Eintracht Braunschweig: Sieg der Psyche

Löwen bewahren Nerven in Zwickau

Felix Burmeister und Marc Pfitzner von Eintracht Braunschweig jubeln

Eintracht hat das Siegen wieder gelernt. ©Imago/Eibner

Mit drei Siegen und einem Unentschieden in den letzten vier Spielen hat Eintracht Braunschweig die scheinbar riesige Lücke zum ersten Nichtabstiegsplatz auf drei Punkte reduziert. Am gestrigen Montag in Zwickau war dies vor allem der Psyche geschuldet, in der Hinrunde noch eine klare Schwäche der „Löwen“.

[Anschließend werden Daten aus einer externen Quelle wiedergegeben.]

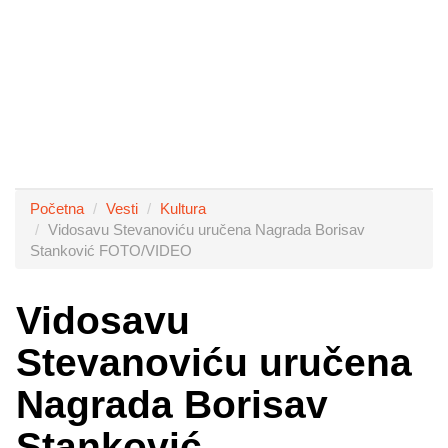
Početna
Vesti
Kultura
Vidosavu Stevanoviću uručena Nagrada Borisav
Stanković FOTO/VIDEO
Vidosavu
Stevanoviću uručena
Nagrada Borisav
Stanković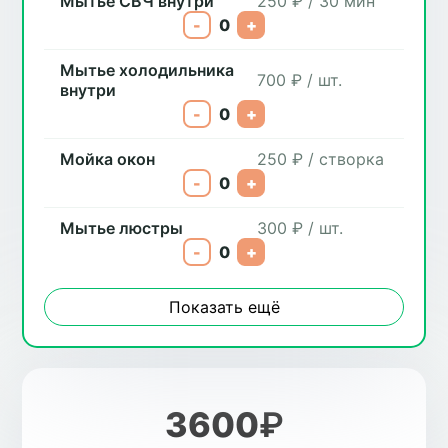
Мытье СВЧ внутри
250 ₽ / 30 мин
-
0
+
Мытье холодильника
700 ₽ / шт.
внутри
-
0
+
Мойка окон
250 ₽ / створка
-
0
+
Мытье люстры
300 ₽ / шт.
-
0
+
Показать ещё
3600
₽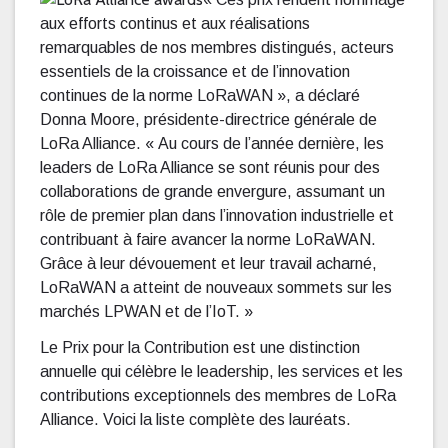
aux efforts continus et aux réalisations
remarquables de nos membres distingués, acteurs
essentiels de la croissance et de l’innovation
continues de la norme LoRaWAN », a déclaré
Donna Moore, présidente-directrice générale de
LoRa Alliance. « Au cours de l’année dernière, les
leaders de LoRa Alliance se sont réunis pour des
collaborations de grande envergure, assumant un
rôle de premier plan dans l’innovation industrielle et
contribuant à faire avancer la norme LoRaWAN.
Grâce à leur dévouement et leur travail acharné,
LoRaWAN a atteint de nouveaux sommets sur les
marchés LPWAN et de l’IoT. »
Le Prix pour la Contribution est une distinction
annuelle qui célèbre le leadership, les services et les
contributions exceptionnels des membres de LoRa
Alliance. Voici la liste complète des lauréats.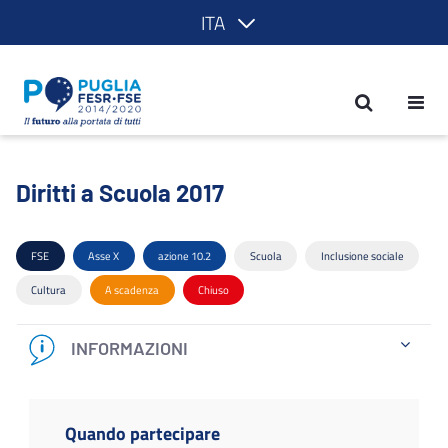
ITA
Diritti a Scuola 2017 - POR Puglia 201
Diritti a Scuola 2017
FSE
Asse X
azione 10.2
Scuola
Inclusione sociale
Cultura
A scadenza
Chiuso
INFORMAZIONI
Quando partecipare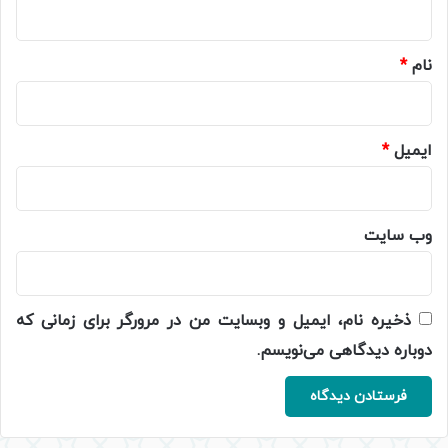
*
نام
*
ایمیل
*
وب‌ سایت
ذخیره نام، ایمیل و وبسایت من در مرورگر برای زمانی که
دوباره دیدگاهی می‌نویسم.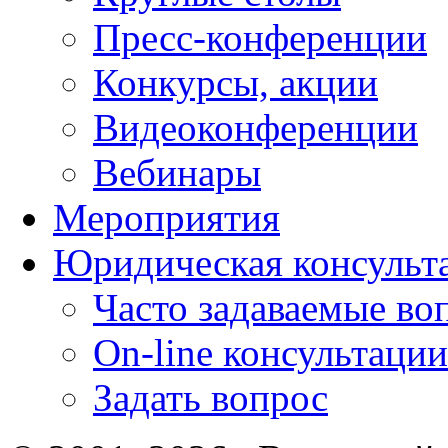
Пресс-конференции
Конкурсы, акции
Видеоконференции
Вебинары
Мероприятия
Юридическая консульт
Часто задаваемые во
On-line консультации
Задать вопрос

Dabei lobte Eintracht-Coach André Schubert bei Magenta Sport nicht nur die erfahrenen Spieler wie Torschütze Bernd Nehrig oder Vorbereiter Stephan Fürstner: „Das sind die Routiniers. Aber wenn ich unsere Innenverteidigung ansehe mit Steffen Nkansah und Robin Becker, zwei junge Kerle, die haben richtig gut dagegen gehalten gegen einen Ronny König, den ich gefühlt seit 15 Jahren begleite in diesen Ligen.“

Schwäche wird zur Stärke

Dennoch gab der Gäste-Trainer zu, bis zur letzten Sekunde gezittert zu haben. Sein Winter-Neuzugang Bernd Nehrig hatte es nicht anders erwartet, sprach vom abzusehenden Abnutzungskampf in Zwickau.

Gleichzeitig hob auch der 32-Jährige hervor, dass die neue Stärke der Eintracht beinhaltet, immer bis zur letzten Minute dran zu bleiben, unabhängig vom Spielstand. „Die Brust wir breiter mit jedem Spiel, mit jeder Woche,“ ließ der frühere Paulianer keinen Zweifel am neuen Selbstvertrauen.

Vor allem unter Henrik Pedersen war den Braunschweigern in der ersten Saisonhälfte ein ums andere mal anzusehen gewesen, dass sie mit schwierigen Situationen nicht umzugehen wussten. Rückstände und vergebene Chancen verunsicherten die neu zusammengesetzte Elf zusehends, die Abwärtsspirale nahm ihren Lauf.

Die Brust wird breiter mit jedem Spiel, mit jeder Woche. (Bernd Nehrig)

In Zwickau zeigte man sich genau in diesem Punkt überlegen, denn selbst von zwei durch Eintracht-Fans herbeigeführten Spielunterbrechungen ließen sich die Niedersachsen nicht aus dem Konzept bringen, im Gegensatz zum Gegner. „Natürlich beeinflussen die Unterbrechungen die Mannschaft,“ monierte Zwickaus Trainer Joe Enochs nach der Partie.

Seine Mannschaft hat nun am Samstag in Köln die Chance, bei einem direkten Konkurrenten den Abstand auf die Abstiegsränge wieder zu vergrößern. Braunschweig hingegen darf gegen Wehen Wiesbaden zeigen, ob die neue Mentalität von Dauer ist. Im Hinspiel gab es nach 3:1-Führung noch zwei späte Gegentore und damit einen ersten schweren Knacks in der Drittliga-Saison.